1886 — Sir Frederick C. Bartlett was born. Bartlett studied the effects of prior experience on learning and memory. He was the first to hold the title of Professor of Experimental Psychology at Cambridge University and was knighted for his work in 1948.

1887 — Karl Dallenbach was born. Dallenbach was a faithful student of Edward B. Titchener whose many papers focused on sensation, perception, memory, and attention. He was the editor of the American Journal of Psychology for 42 years. American Psychological Foundation Gold Medal, 1966.

1909 — The new U.S. Food and Drug Administration seized 40 barrels and 20 kegs of Coca-Cola syrup near Chattanooga, Tennessee, because Coca-Cola contained caffeine. Coca-Cola hired psychologist Harry Hollingworth to study the effects of caffeine on humans as part of its legal defense. Hollingworth's studies were models of experimental control across a broad range of conditions.

1919 — The National Research Council Division of Anthropology and Psychology was organized.

1934 — The organizing meeting of the American Board of Psychiatry and Neurology was held at the Hotel Commodore in New York. H. Douglas Singer was elected president.

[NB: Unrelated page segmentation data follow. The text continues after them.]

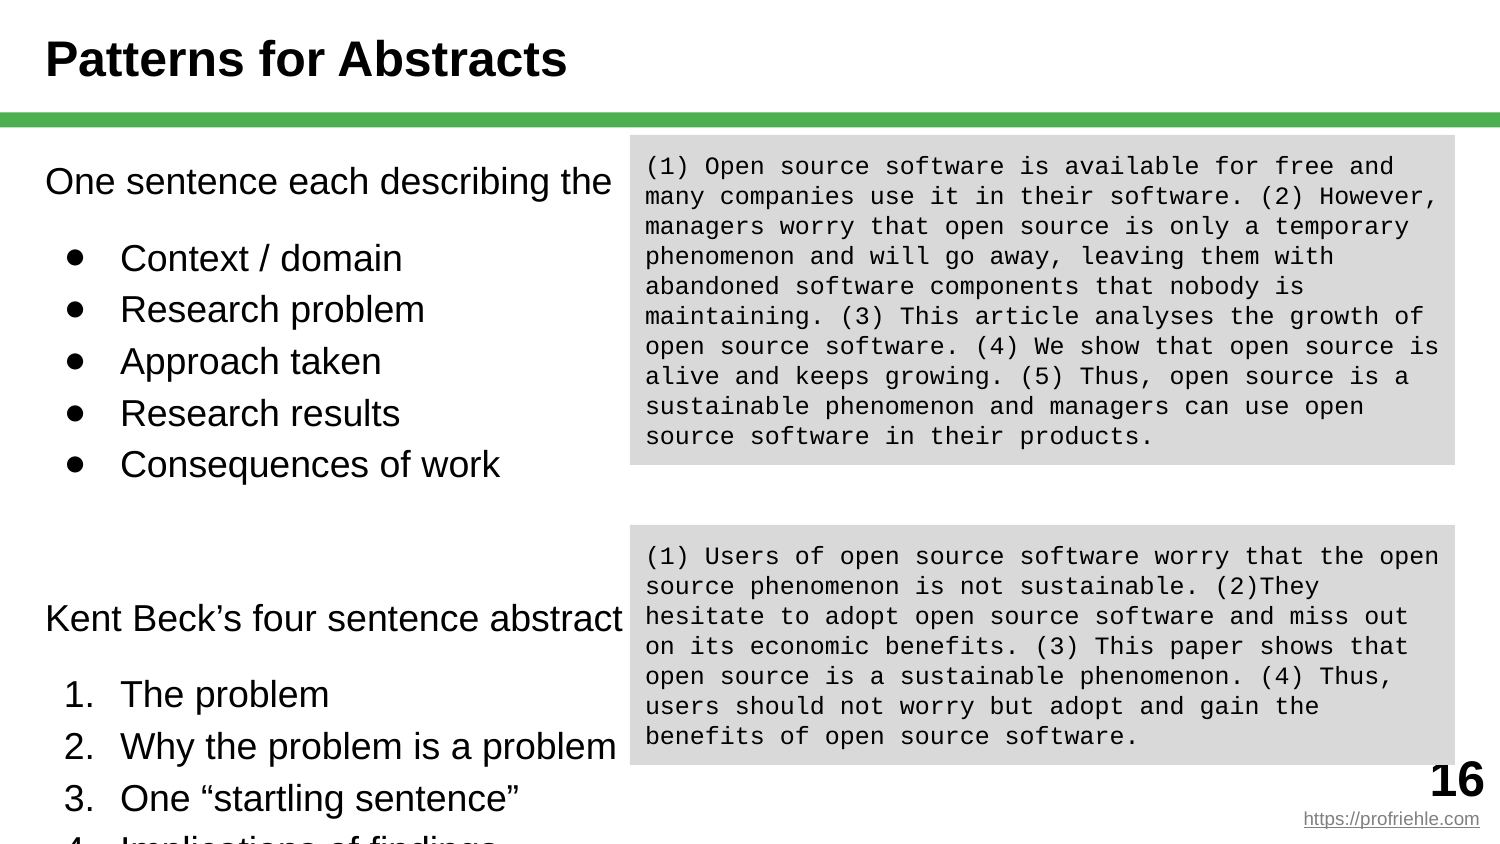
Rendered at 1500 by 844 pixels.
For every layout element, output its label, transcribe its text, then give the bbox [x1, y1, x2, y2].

list One sentence each describing the Context / domain Research problem Approach taken Research results Consequences of work Kent Beck’s four sentence abstract The problem Why the problem is a problem One “startling sentence” Implications of findings [45, 150, 1455, 825]
title Patterns for Abstracts [0, 0, 1500, 113]
slide_number ‹#› https://profriehle.com [1200, 724, 1500, 844]
text_box (1) Open source software is available for free and many companies use it in their software. (2) However, managers worry that open source is only a temporary phenomenon and will go away, leaving them with abandoned software components that nobody is maintaining. (3) This article analyses the growth of open source software. (4) We show that open source is alive and keeps growing. (5) Thus, open source is a sustainable phenomenon and managers can use open source software in their products. [629, 134, 1455, 465]
text_box (1) Users of open source software worry that the open source phenomenon is not sustainable. (2)They hesitate to adopt open source software and miss out on its economic benefits. (3) This paper shows that open source is a sustainable phenomenon. (4) Thus, users should not worry but adopt and gain the benefits of open source software. [629, 524, 1455, 765]
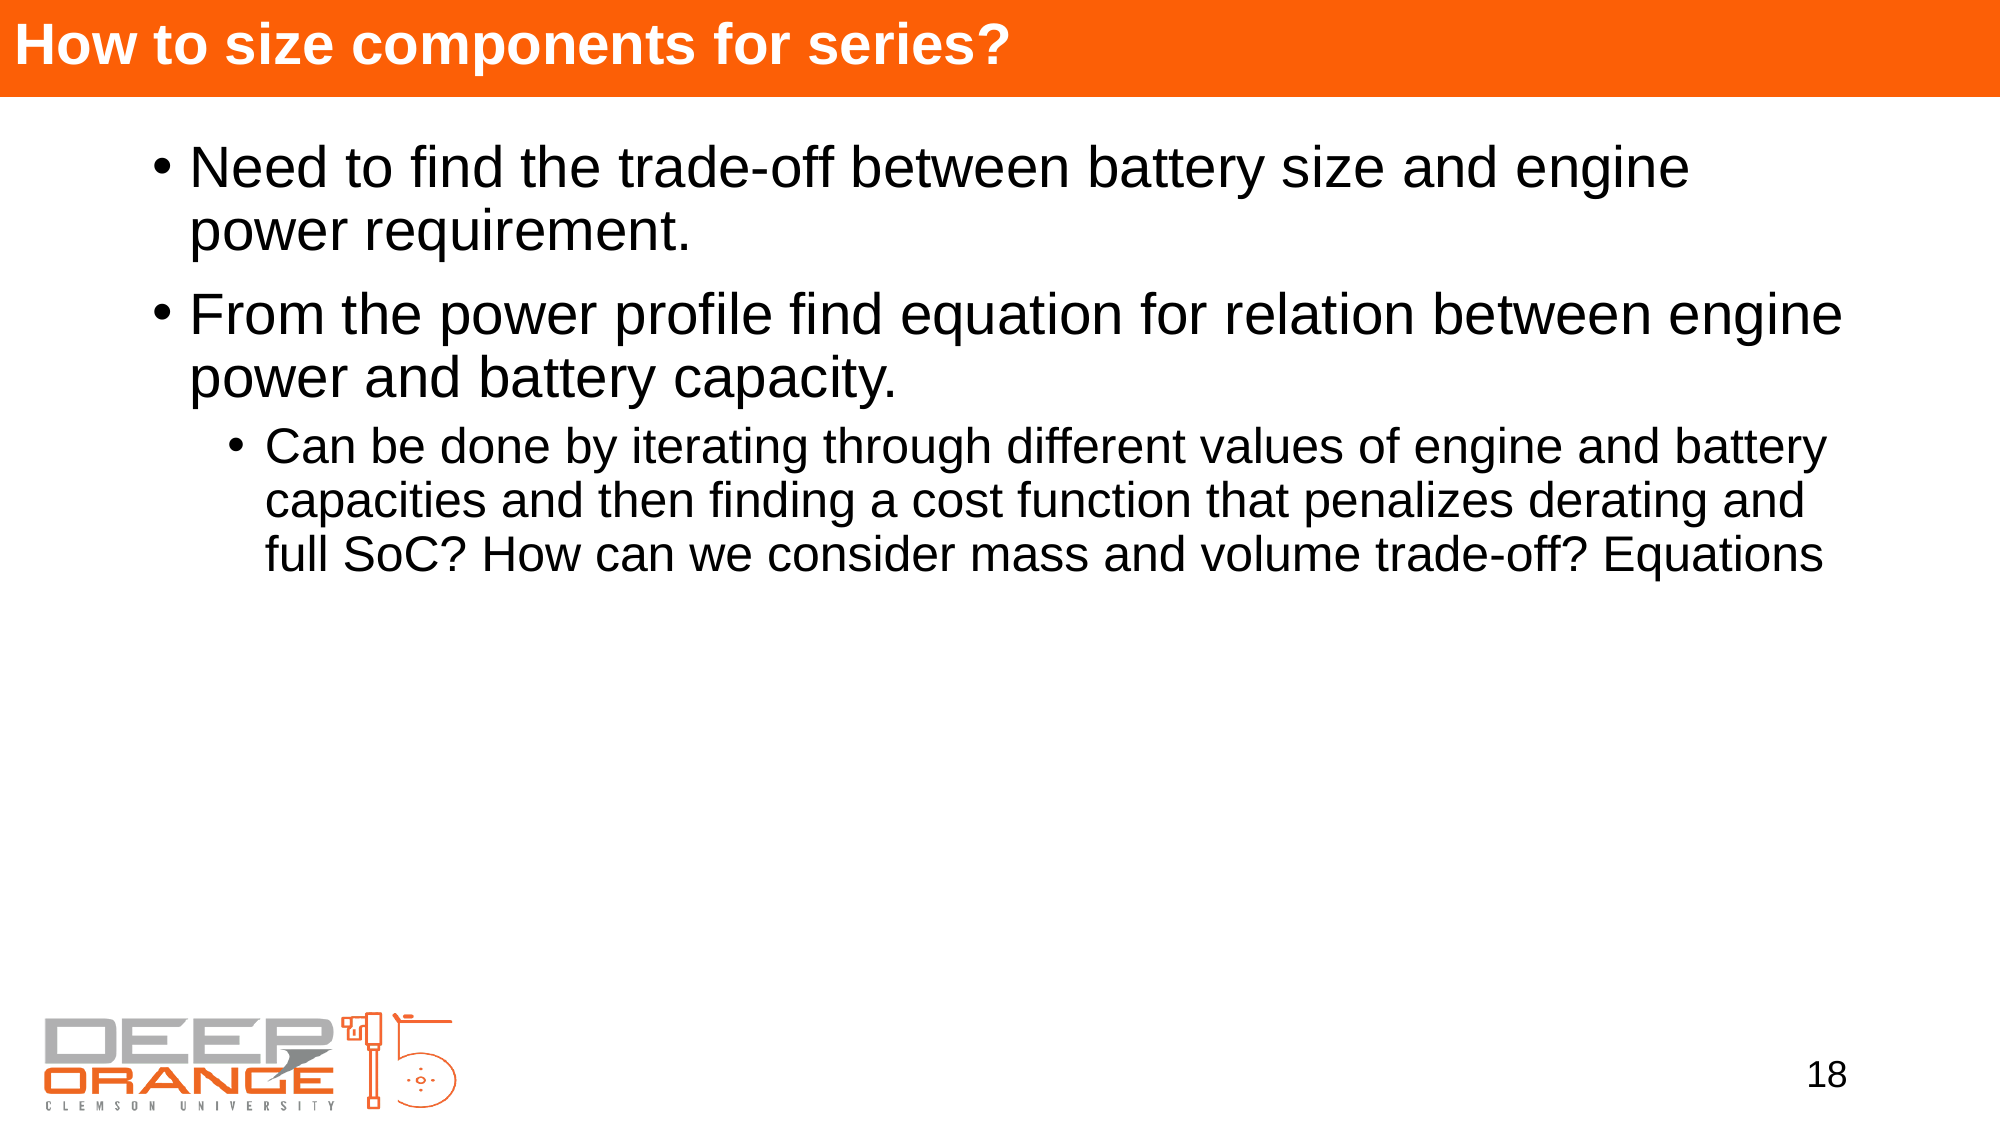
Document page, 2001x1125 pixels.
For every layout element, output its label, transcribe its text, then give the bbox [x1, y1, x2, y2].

picture [30, 1012, 472, 1116]
list Need to find the trade-off between battery size and engine power requirement. From the power profile find equation for relation between engine power and battery capacity. Can be done by iterating through different values of engine and battery capacities and then finding a cost function that penalizes derating and full SoC? How can we consider mass and volume trade-off? Equations [137, 129, 1863, 1014]
title How to size components for series? [0, 0, 2000, 97]
slide_number 18 [1412, 1042, 1863, 1103]
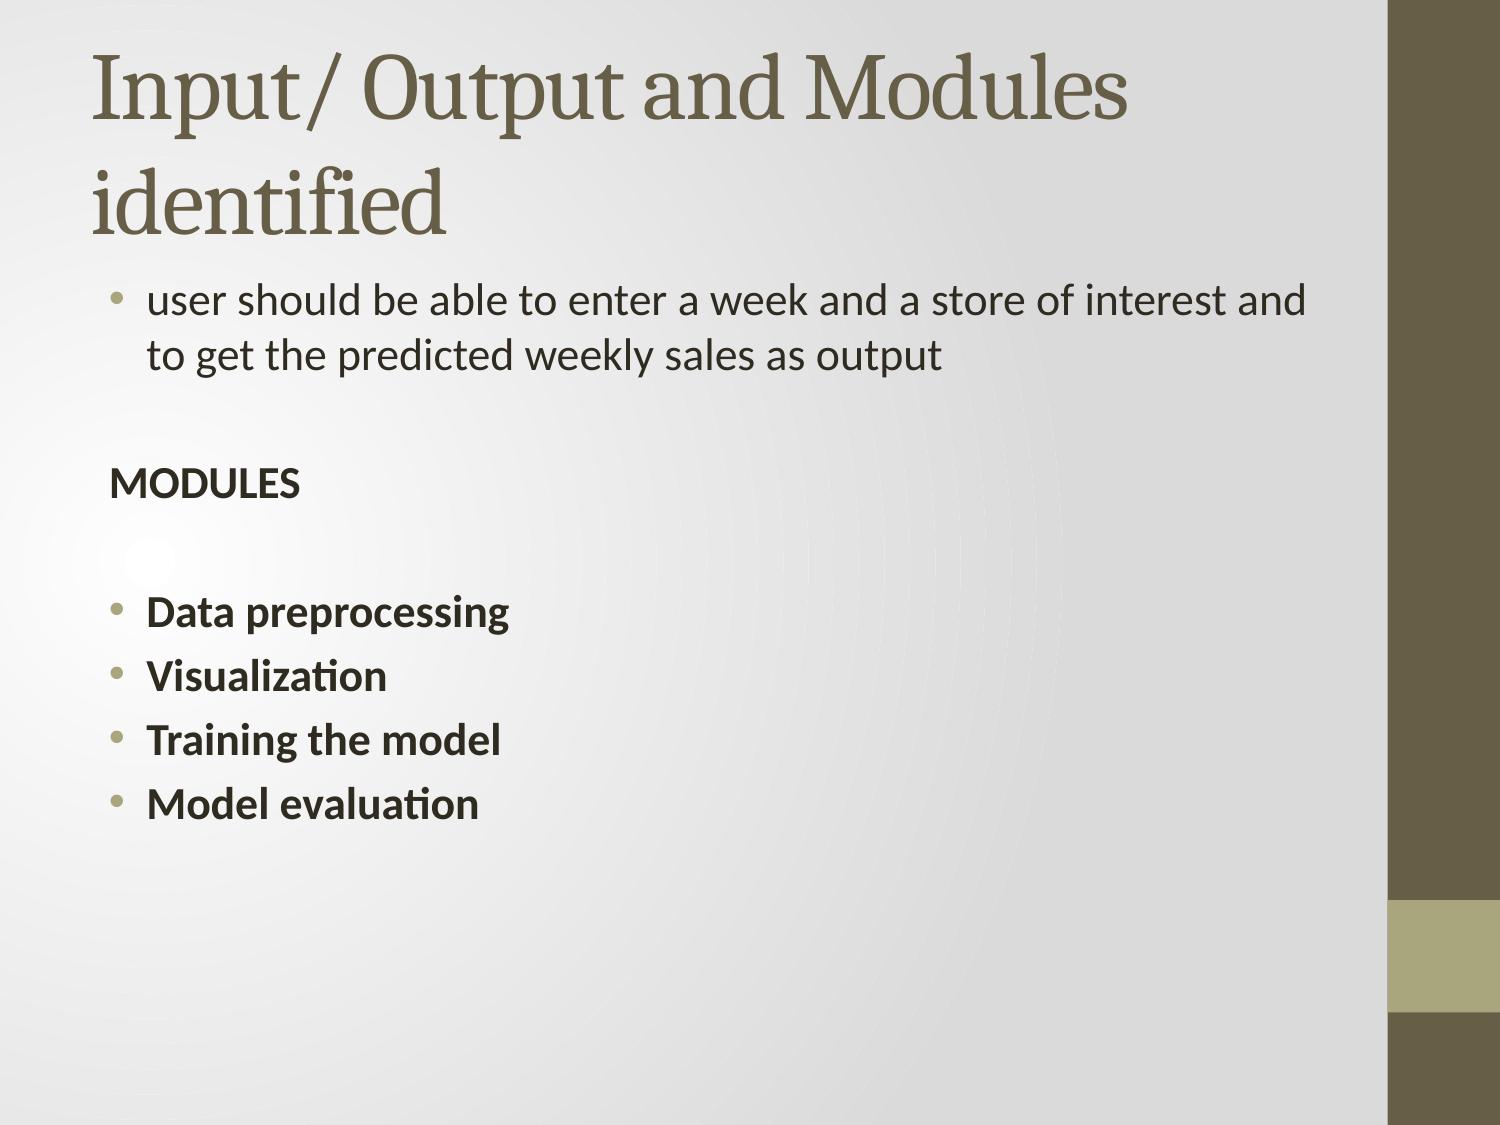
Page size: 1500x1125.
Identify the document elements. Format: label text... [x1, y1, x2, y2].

title Input/ Output and Modules identified [75, 45, 1325, 233]
list user should be able to enter a week and a store of interest and to get the predicted weekly sales as output MODULES Data preprocessing Visualization Training the model Model evaluation [75, 262, 1325, 1050]
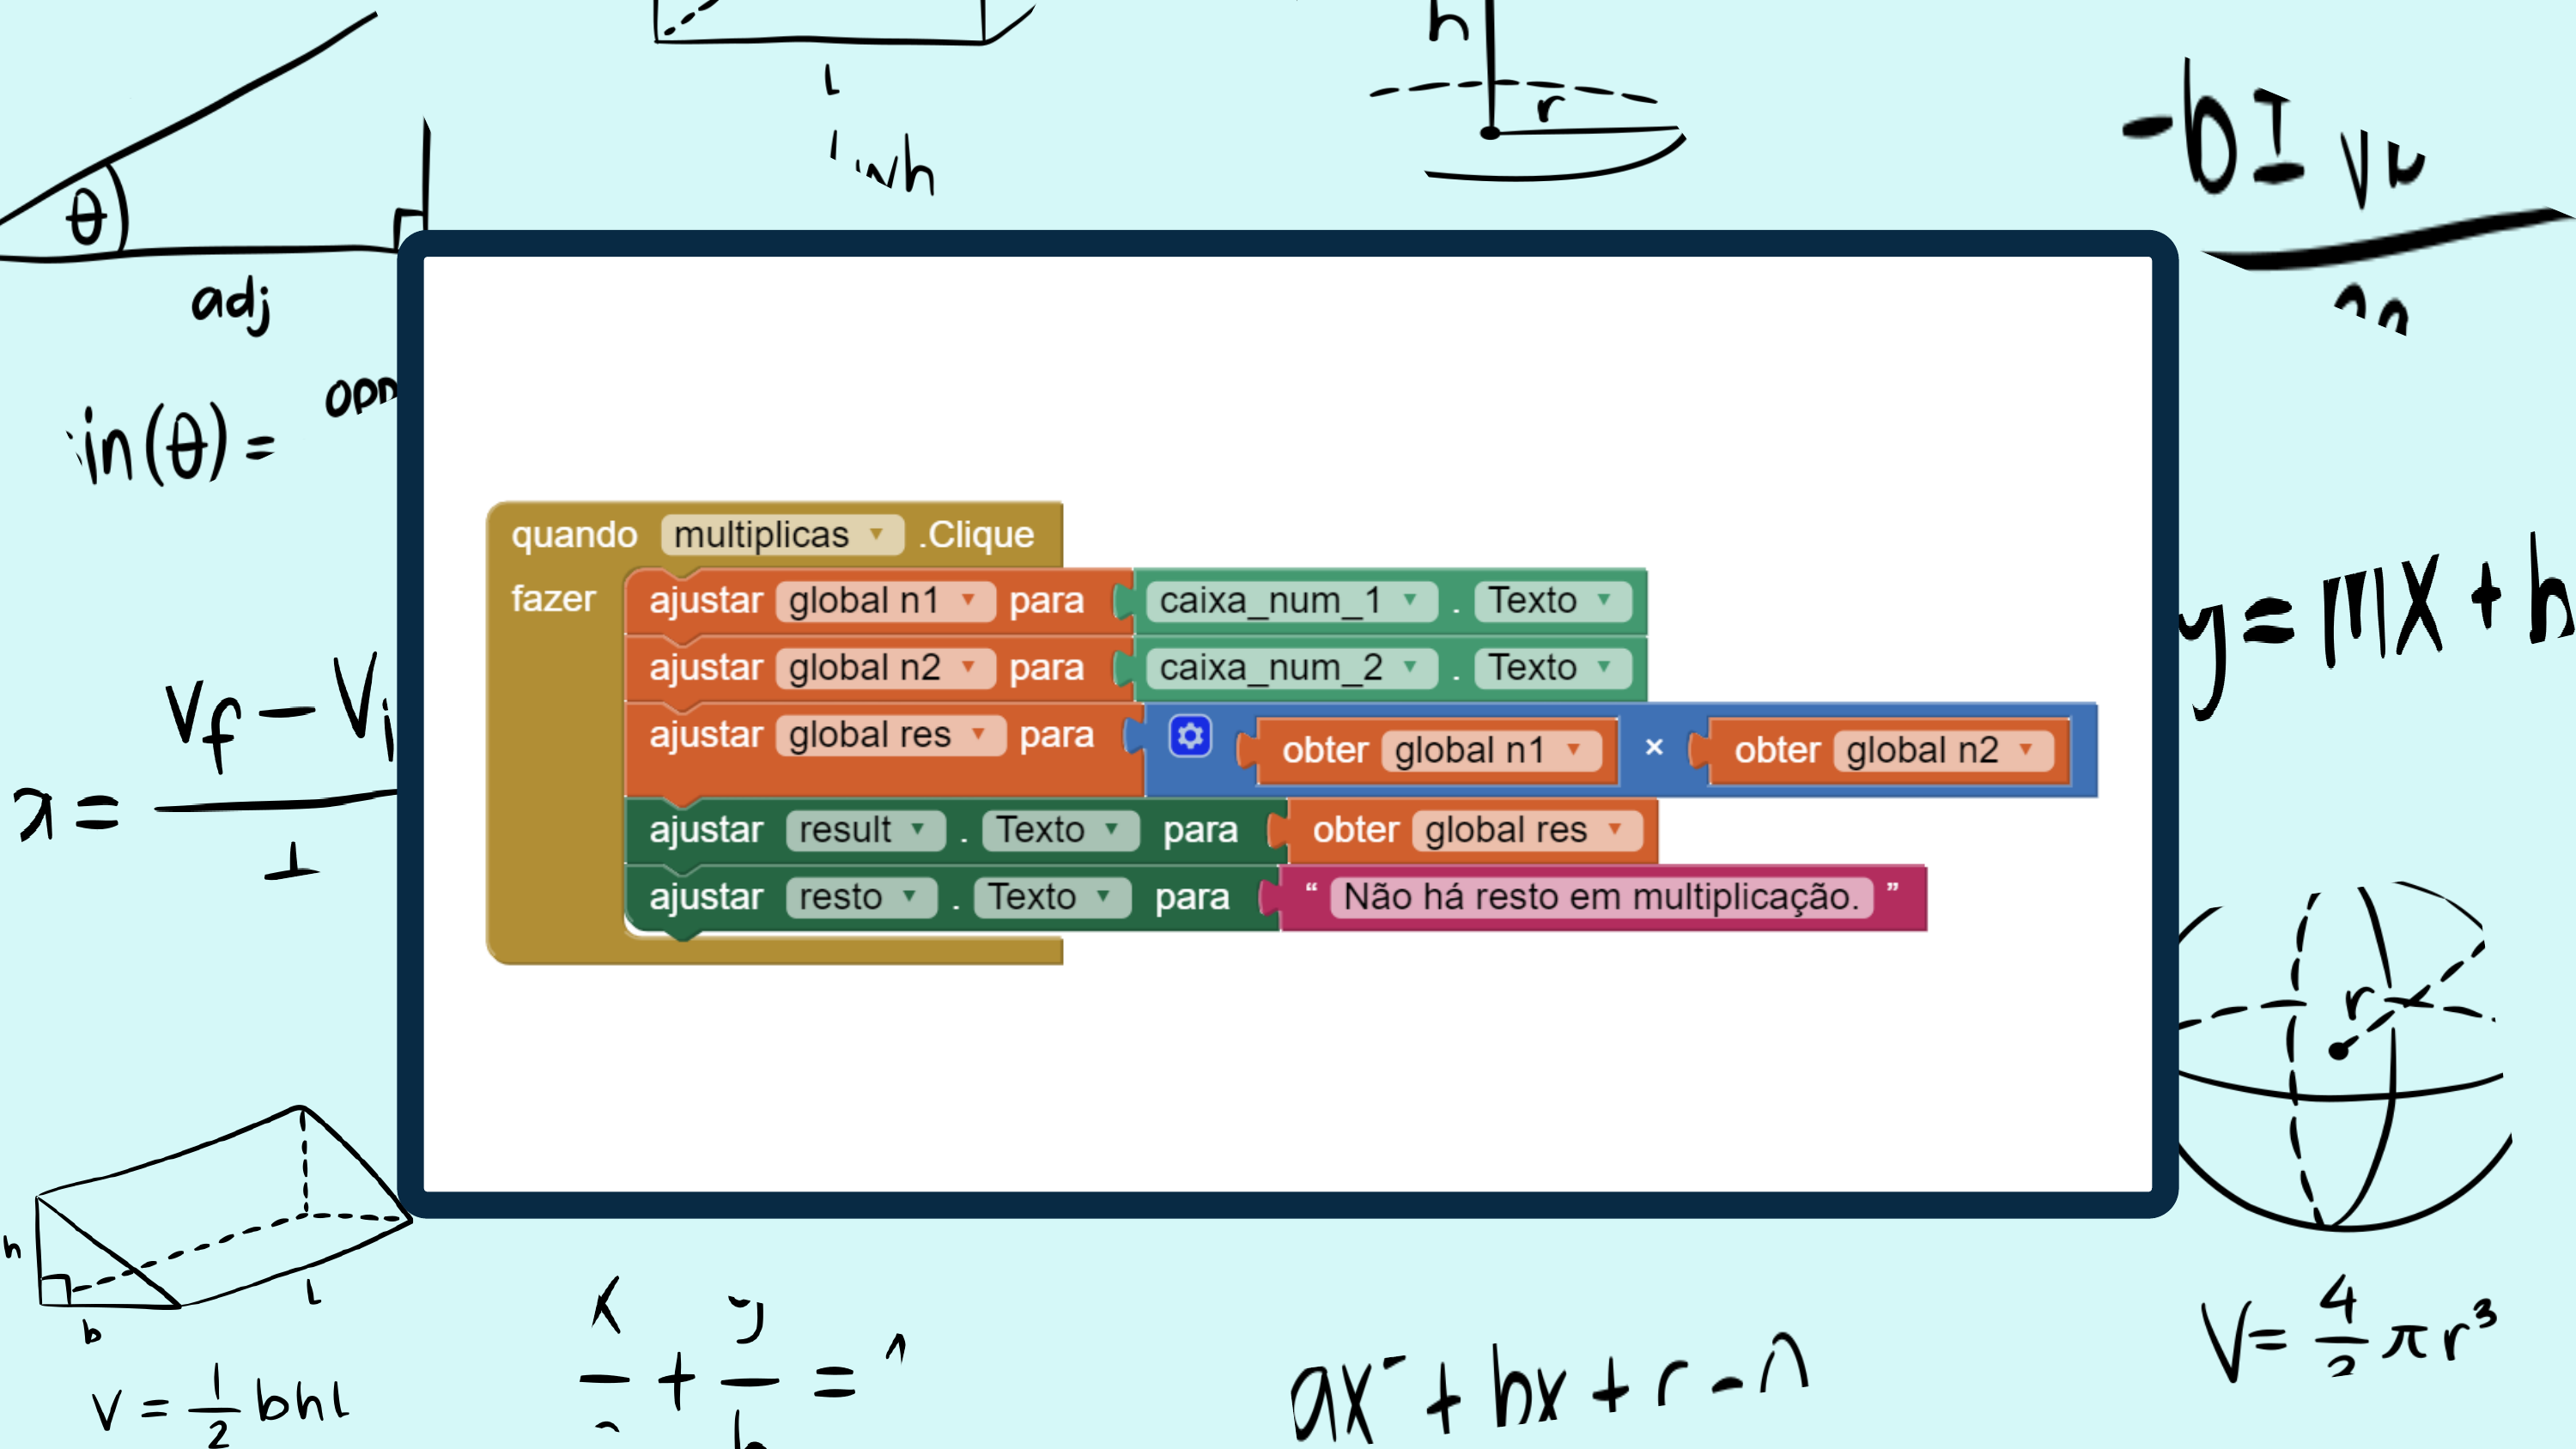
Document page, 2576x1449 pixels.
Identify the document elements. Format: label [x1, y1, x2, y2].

1961 — The first annual meeting of the New England Psychological Association began at Brandeis University in Waltham, Massachusetts. M. Curtis Langhorne, who promoted the formation of a New England association separate from the Eastern Psychological Association, was elected temporary chairman. The first president, Edwin G. Boring, was elected in January 1962.

1968 — The New York Times Magazine reported a link between criminality and an extra Y sex chromosome in men. The XYY male was said to be "invariably tall and usually of below-average intelligence with a tendency toward acne; he was likely to have unusual sexual tastes, often including homosexuality, and a record of criminal or antisocial behavior." Later studies showed only an indirect, if any, link between the XYY kerotype and criminal behavior.